Tuesday, August 29, 2006

Pubes

Blogger sucks dog balls today.



***

I've been participating in a discussion this morning on how involved a mother should be in educating their sons in puberty and sexuality. I've been told that a mother should allow a man to take the lead in educating a young man because that young man's embarrassment in discussing such things with his mother could impede the fullness of education, not to mention that a woman never experienced male puberty.

Discuss...

10 comments:

  1. Interesting.
    My son never had a decent male role model so it was only me. I guess being a pretty straight forward person, Jimmy and I never had any problems talking about his sexuality and puberty. There was never "THE TALK" it was all sort of talking about it as it came up (no pun intended). Would a man have been better? I guess that really does depend on the boy and his relationship with his mother. If it would cause ANY embarrassment then I would certainly get a guy's help. Again, it is all about the comfort factor (the kids, not the mom's lol)

    ReplyDelete
  2. I think the Mom's comfort level plays a big part. Don't be coy or
    anything except striaghtforward about puberty, sex and sexual relationships. My husband is military and away a lot, so that
    subject is my domain. Discussing the differences between boys and girls from an early ages makes the need for that one, big tell all conversation unnecessary. My parents had books, gered for kids, of course, available to me and we have made those same books available to my two boys.

    ReplyDelete
  3. Well I think it's crap. Having raised my kids, the role fell to me and I did it as openly as possible so that they'd talk to me when they felt the need. It seems to have worked, for the most part. If we had to depend on the "male to male", "female to female" only type of education, we'd be screwed. Besides, not all men are capable of delivering the proper education, the same way not all women are proper of delivering the proper education. So I'd say it should fall to the most appropriate parent.

    ReplyDelete
  4. err...."capable of delivery the proper education". Apparently my fingers are moving faster than my brain.

    ReplyDelete
  5. And it's messed up again. NEVER MIND.

    ReplyDelete
  6. it should be left up to the alcoholic divorced neighbor lady down the street...like when I grew up.

    ReplyDelete
  7. I think it depends on the child & the parent. As some have said, there are quite a few boys who are raised in female headed households with no male to participate. My two sons sure have different ideas about how their daughters (both still under 10) should relate to boys as they grow up than they did while they were teen age boys looking at the girls. I don't know if they will talk with their daughters or the mother's will about the subject but I know they will be following the issue closly.

    ReplyDelete
  8. Blogger does suck. I have not been able to blog for awhile. I feel lost.

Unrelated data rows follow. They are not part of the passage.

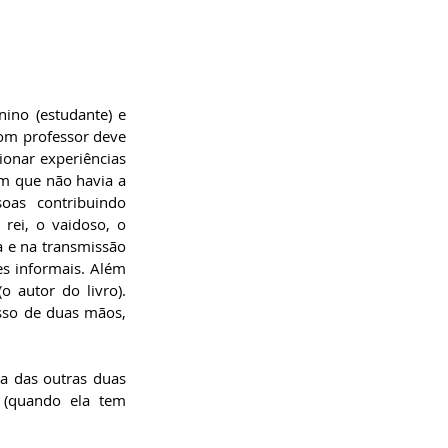
no (estudante) e 
om professor deve 
onar experiências 
m que não havia a 
as contribuindo 
rei, o vaidoso, o 
 e na transmissão 
s informais. Além 
 autor do livro). 
so de duas mãos, 
a das outras duas 
 (quando ela tem 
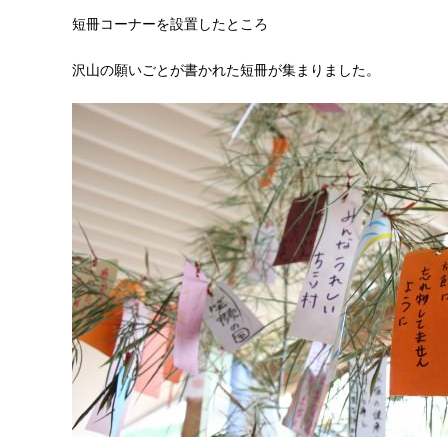
短冊コーナーを設置したところ
沢山の願いごとが書かれた短冊が集まりました。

    I don't want to think about the sex talk for another 13 years.

    ReplyDelete
  9. Well, I never had "the talk" with either one of mine...but..

    well, no offense, but if I had had it...I'd rather it came from my Dad

    ReplyDelete
  10. for my oldest, I was a single mother and he was good at asking questions. My youngest son did not want to talk "about that" with me. So, we got him a couple of books from the UU Sex-ed series. He disappeared into his room with them. A week later, I asked him if he had any questions, and he again told me that he didn't want to talk "about that" with me.